══ Information supplied ══

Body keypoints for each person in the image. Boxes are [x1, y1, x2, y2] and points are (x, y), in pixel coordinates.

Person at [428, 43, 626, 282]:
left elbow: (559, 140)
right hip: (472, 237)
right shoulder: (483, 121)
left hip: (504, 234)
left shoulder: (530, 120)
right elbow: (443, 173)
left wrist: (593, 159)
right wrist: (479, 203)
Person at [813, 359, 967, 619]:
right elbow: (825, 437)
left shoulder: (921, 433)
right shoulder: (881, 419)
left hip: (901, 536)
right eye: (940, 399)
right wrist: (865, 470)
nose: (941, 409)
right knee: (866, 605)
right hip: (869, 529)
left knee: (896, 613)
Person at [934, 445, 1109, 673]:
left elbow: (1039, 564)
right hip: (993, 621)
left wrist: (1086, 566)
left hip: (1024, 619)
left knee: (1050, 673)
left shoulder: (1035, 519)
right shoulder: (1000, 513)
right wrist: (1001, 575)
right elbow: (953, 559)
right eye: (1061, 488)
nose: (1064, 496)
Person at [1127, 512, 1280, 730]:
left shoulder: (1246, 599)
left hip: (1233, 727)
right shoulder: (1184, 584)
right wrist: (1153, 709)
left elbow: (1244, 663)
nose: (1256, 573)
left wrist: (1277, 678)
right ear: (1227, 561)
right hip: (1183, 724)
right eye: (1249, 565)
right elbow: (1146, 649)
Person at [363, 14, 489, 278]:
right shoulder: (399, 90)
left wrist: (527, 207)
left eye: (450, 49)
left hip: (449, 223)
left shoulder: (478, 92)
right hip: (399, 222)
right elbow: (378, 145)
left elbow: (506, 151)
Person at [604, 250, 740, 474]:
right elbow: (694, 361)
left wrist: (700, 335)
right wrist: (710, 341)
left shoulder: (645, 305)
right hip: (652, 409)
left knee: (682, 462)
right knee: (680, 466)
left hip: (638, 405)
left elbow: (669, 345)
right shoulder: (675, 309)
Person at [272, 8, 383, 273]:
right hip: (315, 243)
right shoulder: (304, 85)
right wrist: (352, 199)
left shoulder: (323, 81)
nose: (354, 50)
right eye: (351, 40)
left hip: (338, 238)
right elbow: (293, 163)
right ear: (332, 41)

═══
══ Information supplied ══

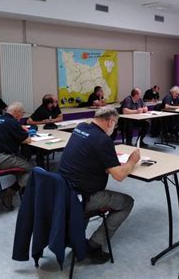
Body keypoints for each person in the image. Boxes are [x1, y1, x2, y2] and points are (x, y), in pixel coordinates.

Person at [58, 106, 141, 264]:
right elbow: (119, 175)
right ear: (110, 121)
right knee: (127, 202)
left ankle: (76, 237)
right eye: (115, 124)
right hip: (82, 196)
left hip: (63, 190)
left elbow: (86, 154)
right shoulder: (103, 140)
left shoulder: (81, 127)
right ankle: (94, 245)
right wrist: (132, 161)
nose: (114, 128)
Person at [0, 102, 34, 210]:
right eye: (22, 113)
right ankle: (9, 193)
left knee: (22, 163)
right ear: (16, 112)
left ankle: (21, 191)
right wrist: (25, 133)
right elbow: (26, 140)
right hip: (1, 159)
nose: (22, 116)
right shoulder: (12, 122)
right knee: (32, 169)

═══

• [Description of the task]
Could you restate, word for word, the lines above from the one with "right shoulder: (399, 90)" to the one with "right ear: (332, 41)", both included?

• [Written answer]
right shoulder: (399, 90)
left wrist: (527, 207)
left eye: (450, 49)
left hip: (449, 223)
left shoulder: (478, 92)
right hip: (399, 222)
right elbow: (378, 145)
left elbow: (506, 151)
Person at [604, 250, 740, 474]:
right elbow: (694, 361)
left wrist: (700, 335)
right wrist: (710, 341)
left shoulder: (645, 305)
right hip: (652, 409)
left knee: (682, 462)
right knee: (680, 466)
left hip: (638, 405)
left elbow: (669, 345)
right shoulder: (675, 309)
Person at [272, 8, 383, 273]:
right hip: (315, 243)
right shoulder: (304, 85)
right wrist: (352, 199)
left shoulder: (323, 81)
nose: (354, 50)
right eye: (351, 40)
left hip: (338, 238)
right elbow: (293, 163)
right ear: (332, 41)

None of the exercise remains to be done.